The pair of companies share a number of similarities — both have worked on digitizing forms, both have executives that held jobs in finance and both believe that newer government technology companies are still struggling to fit the “guts” of government work into the cloud.
“There’s not a proven model in this generation of gov-tech companies yet that has figured out how to marry truly modern SaaS applications with problems that I consider in the guts of gov tech — so work flows, payments, all of these things are still transitioning,” said Josh Goldstein, CEO of DOBT. “And it was rare for me to encounter a CEO that was thinking about innovating in that space.”
Both companies are also on the Gov Tech 100 list this year.
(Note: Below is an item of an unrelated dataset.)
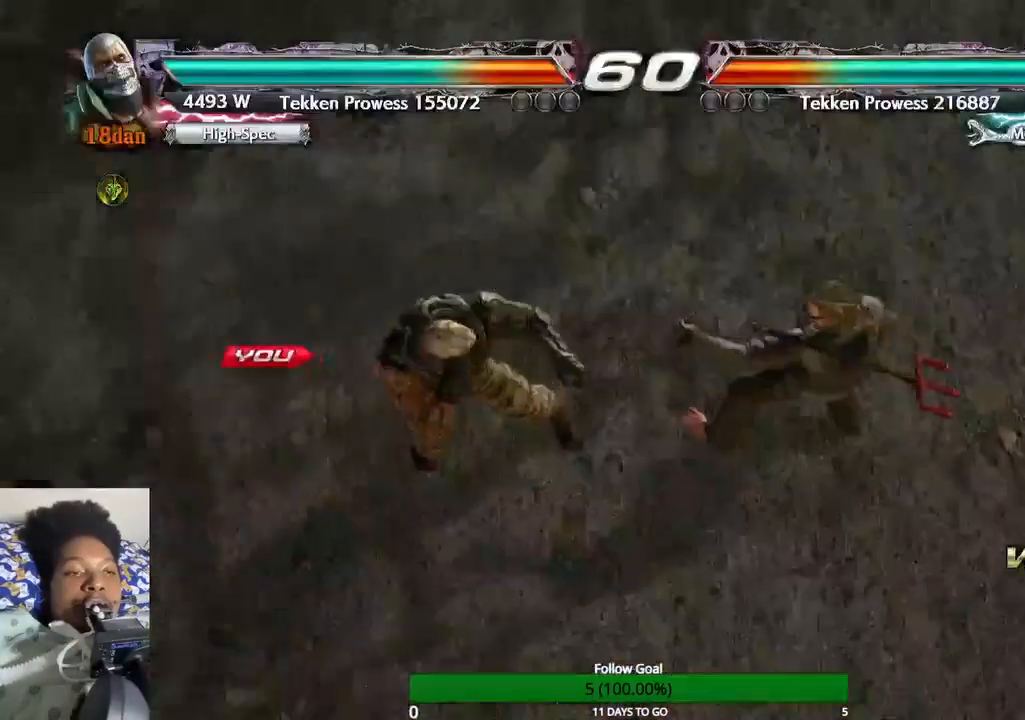
{"buttons": [], "left_stick": "center", "right_stick": "center", "events": []}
Where the two companies diverge is in focus. DOBT’s flagship product, Screendoor, is all about digitizing forms and re-shaping the back-end processes a government might use to process those forms. CityBase handles a broader set of concerns, running from content discovery all the way to handling citizen payments.
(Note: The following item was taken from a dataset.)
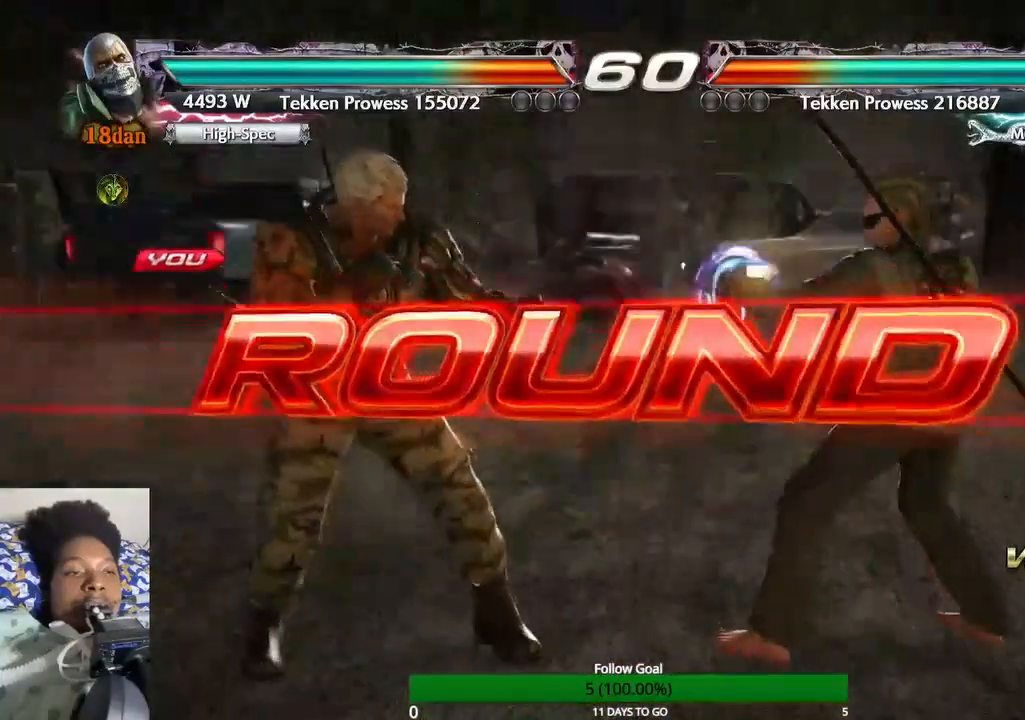
{"buttons": [], "left_stick": "center", "right_stick": "center", "events": []}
“We often group at the macro level into payment, digital service, content and communications,” said Mike Duffy, CityBase’s CEO. “And the DOBT platform is [for us] just a gigantic leap forward on the service layer.”
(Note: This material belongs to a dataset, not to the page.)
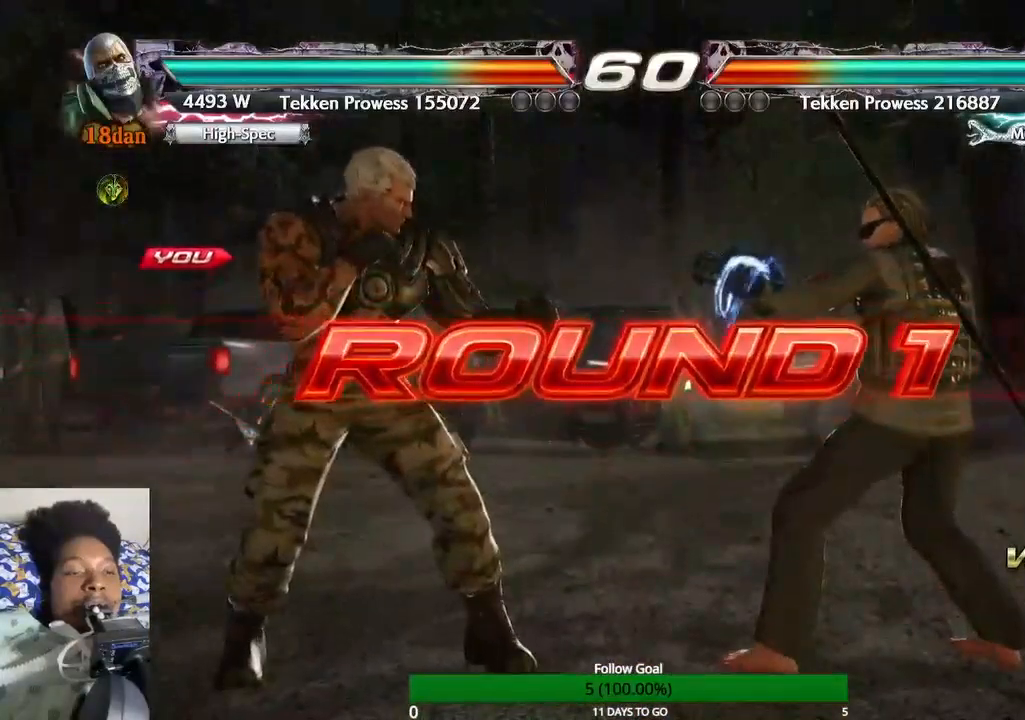
{"buttons": [], "left_stick": "center", "right_stick": "center", "events": []}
The pair also have a fairly different customer base. DOBT’s leadership includes multiple former members of the White House’s Presidential Innovation Fellows program who served under President Obama, and so they had access to federal agency clients early in their trajectory. CityBase’s work is much more closely tied to local governments.
DOBT has about 60 clients, including some non-governmental groups, while CityBase has somewhere north of 50 customers on board. That includes cities, municipal agencies and utilities.
“DOBT brings a broad set of clients that are new to CityBase,” Duffy said.
The companies will be integrating their products in the days ahead, and Goldstein will take on the role of vice president of products at CityBase.
“[We’re] in an extremely powerful position to understand the underlying structure of multiple services and take them from being siloed, which it seems like they have been since eternity, into a more connected and networked service offering,” Goldstein said. “That’s the thing as VP of products that I’m most excited about digging into.”
That emphasis on the lifecycle of a process is key to where both companies see themselves within the gov-tech ecosystem. Duffy believes that many companies serving governments today will simply digitize a form when asked to do so, without considering everything else the government does with that form: how citizens find it, what the government does with it once it’s submitted, how citizens submit payment along with a form. The result, he said, is employees simply printing out digitized forms and completing their work as they always have.
Similarly, he said, many governments will seek to put a payment online but won’t necessarily put anything else associated with those payments. So the digitization, and any benefit that might come with it, is minimized.
“Until you digitize the process that sits before the payment, you can’t entirely move that service online,” he said.
The companies didn’t disclose the terms of the deal, but did specify that it doesn’t represent an exit for DOBT’s previous investors, 500 Startups and the Knight Foundation. Both will retain their equity in the new company.